Testo di Caterina Borelli
Foto di Patrick Tombola
Venezia, assieme a Genova, Trieste e forse qualche altra città (curiosamente paiono essere tutte di mare), è una delle poche località in Italia ad avere un luna park invernale. Per un periodo insolitamente lungo, peraltro, da metà dicembre fino a Carnevale, che quest’anno cade molto tardi, concludendosi a inizio marzo. Sono quasi tre mesi in cui la Riva dei Sette Martiri - già Riva dell’Impero durante il Ventennio, poi rinominata a memoria dell’episodio di rappresaglia dell’esercito tedesco contro la resistenza partigiana locale avvenuta il 3 agosto 1944 – ospita le giostre. E lo fa dal 1946, due anni dopo l’eccidio nazista. Un tempo il luna park occupava un’area molto più vasta, che andava dai Giardini della Marinaressa fino a Riva degli Schiavoni: le attrazioni erano moltissime, dalla ruota panoramica al Morgan, il galeone dei pirati, fino alle ben tre sale giochi dove si dava appuntamento nei pomeriggi d’inverno la gioventù locale. Ora il loro numero si è ridotto considerevolmente, e viene istintivo pensare che sia un riflesso della contrazione della popolazione veneziana. In realtà, non è quello il motivo, o per lo meno non è l’unico. Negli anni ’90, il Comune aveva deciso di revocare tutte le licenze ed eliminare il luna park tout court; dopo un lungo negoziato con i giostrai, si è giunti all’accordo di mantenerlo riducendone le dimensioni. Ce lo racconta Fabiano Sartori, terza generazione della famiglia di giostrai che gestisce lo storico Tagadà.

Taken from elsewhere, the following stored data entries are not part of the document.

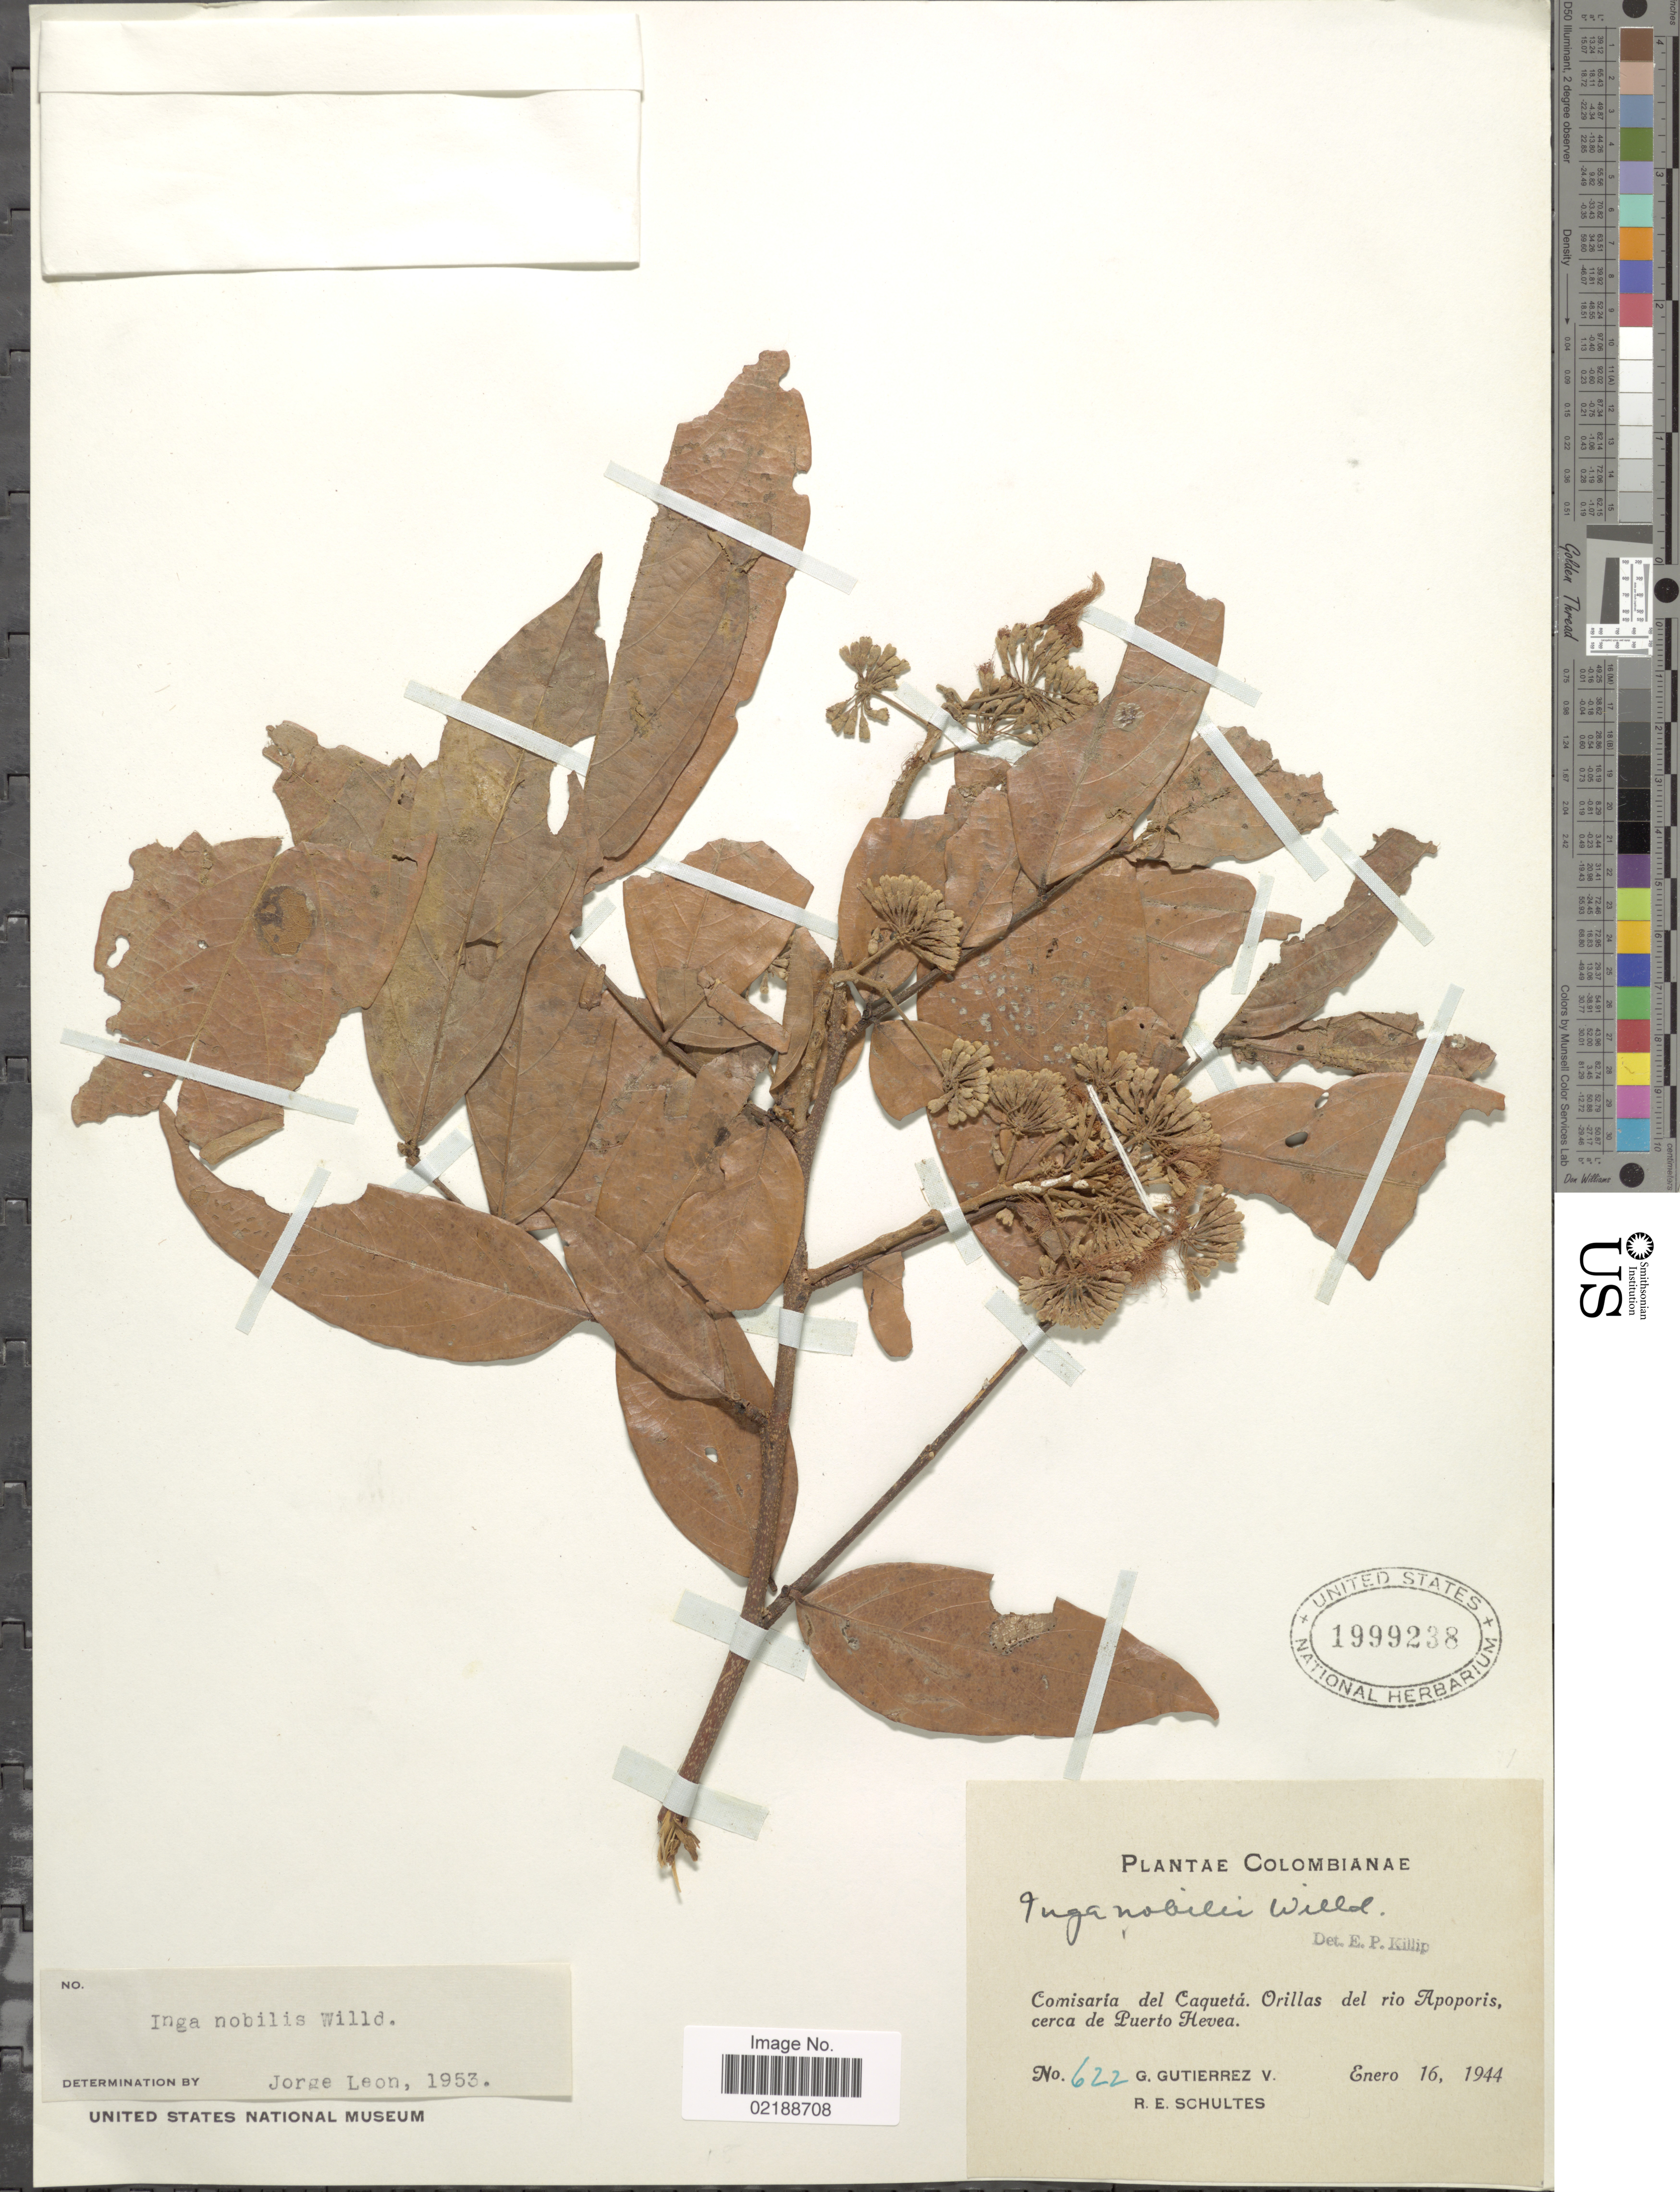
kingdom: Plantae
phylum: Tracheophyta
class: Magnoliopsida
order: Fabales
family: Fabaceae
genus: Inga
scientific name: Inga nobilis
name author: Willd.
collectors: G. Gutiérrez V. & R. E. Schultes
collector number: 622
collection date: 1944-01-16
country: Colombia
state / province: Caquetá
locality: Comisaria del Caquetá. Orillas del rio Apoporis, cerca de Puerto Hevea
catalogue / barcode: US 1999238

Lo andiamo a trovare in un soleggiato pomeriggio di fine gennaio. Nel suo gabbiotto, sormontato dalla grande scritta luminosa TAGADA’ SARTORI che ben conosciamo, accoglie i clienti, tutti adolescenti o poco meno, che alla chetichella si avvicinano con i buoni scaricati da internet o i 3 euro necessari per un giro. Quando tutte le persone a bordo del disco viola si sono sedute, schiaccia sul quadro comandi il bottone che chiude il cancelletto ed annuncia al microfono “Si parte!”. A quel punto comincia a manovrare, perché il Tagadà non è programmato, va controllato manualmente: «Questa giostra qua non la puoi far andare in automatico perché dipende se c'è poca gente, se c'è un bambino piccolo, se c'è un bambino grande, se c'è quello che sta in piedi, quello che sta seduto, quello che salta, quello che ha bevuto…». Fabiano pilota la sua giostra tenendo d’occhio la clientela dalla plancia di comando rivolta verso il bacino San Marco. Quando si fa più scuro, ogni tanto fa partire uno sbuffo dalla macchina del fumo, che si mescola alle luci colorate ed alla musica che esce dalle grandi casse.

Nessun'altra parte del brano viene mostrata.